When you finally succumb to a lousy mood, it’s almost a relief, like your spirit can finally lay off rallying to find the bright or funny side of everything. Even though it’s laying there on the ground feeling really bad for itself, for the body it inhabits, and for the long fight that lies ahead when it inevitably has to pick itself off the ground, shake off the ennui and start rallying once again – it’s a momentary break from the struggle. A time of rest.
So your mind wanders about weeping with self-pity, without even a pat on the back from its bed fellow spirit. Your mind has a much harder task to do for the years and years and years that you live. Because no matter WHAT happens, it has to hold things together, and apart from cursing that wuss spirit for letting it down every so often ( I’ve observed it happens once a month, I wonder why that is.) it has to still function (“put your right leg down first, then your left, heave yourself up, walk to the sink and brush your teeth, etc’) while your spirit lies curled up in a foetal position, the slacker that it is.

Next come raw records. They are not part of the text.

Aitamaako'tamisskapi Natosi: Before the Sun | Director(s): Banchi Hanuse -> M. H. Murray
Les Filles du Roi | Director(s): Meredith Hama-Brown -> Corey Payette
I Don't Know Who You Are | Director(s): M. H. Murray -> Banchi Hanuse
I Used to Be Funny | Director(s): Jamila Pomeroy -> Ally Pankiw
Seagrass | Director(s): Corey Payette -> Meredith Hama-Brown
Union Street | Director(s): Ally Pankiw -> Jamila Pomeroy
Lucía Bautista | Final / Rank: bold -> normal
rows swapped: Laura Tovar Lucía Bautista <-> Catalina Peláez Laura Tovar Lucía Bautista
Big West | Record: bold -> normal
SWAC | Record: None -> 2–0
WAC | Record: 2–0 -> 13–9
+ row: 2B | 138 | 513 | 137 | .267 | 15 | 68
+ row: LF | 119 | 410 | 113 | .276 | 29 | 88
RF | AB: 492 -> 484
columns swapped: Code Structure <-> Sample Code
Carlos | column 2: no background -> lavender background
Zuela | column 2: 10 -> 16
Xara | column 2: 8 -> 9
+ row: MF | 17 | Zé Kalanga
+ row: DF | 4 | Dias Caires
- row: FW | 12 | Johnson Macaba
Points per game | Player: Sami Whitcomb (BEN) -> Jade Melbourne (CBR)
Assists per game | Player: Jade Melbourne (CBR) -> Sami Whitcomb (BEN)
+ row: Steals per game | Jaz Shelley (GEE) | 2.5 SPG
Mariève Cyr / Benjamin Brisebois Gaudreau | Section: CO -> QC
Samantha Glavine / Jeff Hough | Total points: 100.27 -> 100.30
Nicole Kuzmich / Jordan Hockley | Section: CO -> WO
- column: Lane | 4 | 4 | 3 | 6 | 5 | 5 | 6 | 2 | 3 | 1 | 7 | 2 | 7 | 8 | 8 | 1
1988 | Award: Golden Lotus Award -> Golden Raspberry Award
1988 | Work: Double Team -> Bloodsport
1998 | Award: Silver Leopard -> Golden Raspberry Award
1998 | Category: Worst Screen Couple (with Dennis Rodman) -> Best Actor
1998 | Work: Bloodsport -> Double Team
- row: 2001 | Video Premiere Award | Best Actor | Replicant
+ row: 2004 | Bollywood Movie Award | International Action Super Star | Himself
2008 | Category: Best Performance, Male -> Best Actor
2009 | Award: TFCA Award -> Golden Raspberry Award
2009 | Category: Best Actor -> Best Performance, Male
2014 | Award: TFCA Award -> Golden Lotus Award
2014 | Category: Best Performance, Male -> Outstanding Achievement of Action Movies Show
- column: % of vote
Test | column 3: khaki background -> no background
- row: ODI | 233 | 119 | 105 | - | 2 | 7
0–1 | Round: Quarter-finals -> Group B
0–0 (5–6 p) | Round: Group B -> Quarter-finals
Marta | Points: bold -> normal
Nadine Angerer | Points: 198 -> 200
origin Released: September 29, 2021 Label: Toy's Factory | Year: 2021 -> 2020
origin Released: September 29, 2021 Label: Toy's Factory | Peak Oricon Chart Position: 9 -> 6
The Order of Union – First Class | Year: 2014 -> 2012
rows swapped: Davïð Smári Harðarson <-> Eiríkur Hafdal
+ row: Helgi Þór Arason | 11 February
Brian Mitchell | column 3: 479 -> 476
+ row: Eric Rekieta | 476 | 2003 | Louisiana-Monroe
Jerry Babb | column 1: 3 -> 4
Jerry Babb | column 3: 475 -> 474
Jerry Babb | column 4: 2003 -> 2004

Let alone taking a break, your mind has to work overtime to make up for the absenteeism of spirit. “Smile, smile, SMILE at the founder of the company.” “No you cannot make a face and punch her in the nose when she asks you how you are!” “Comb your hair, you can’t look like that in public, even if you couldn’t care less today, you’ll regret it tomorrow!”, etc.
So while your spirit takes a bit of a time-out, some ‘me-time’ if you will, so that it can loathe you and your life at leisure; your mind and body jerks around in a numb uncoordinated way all day (or week as the case may be).
I’m having one of those days. I shall let you know if my spirit finds some sustenance to revive soon. (There actually are plenty but I already told you that when the spirit is down and out; it refuses to entertain such thoughts.)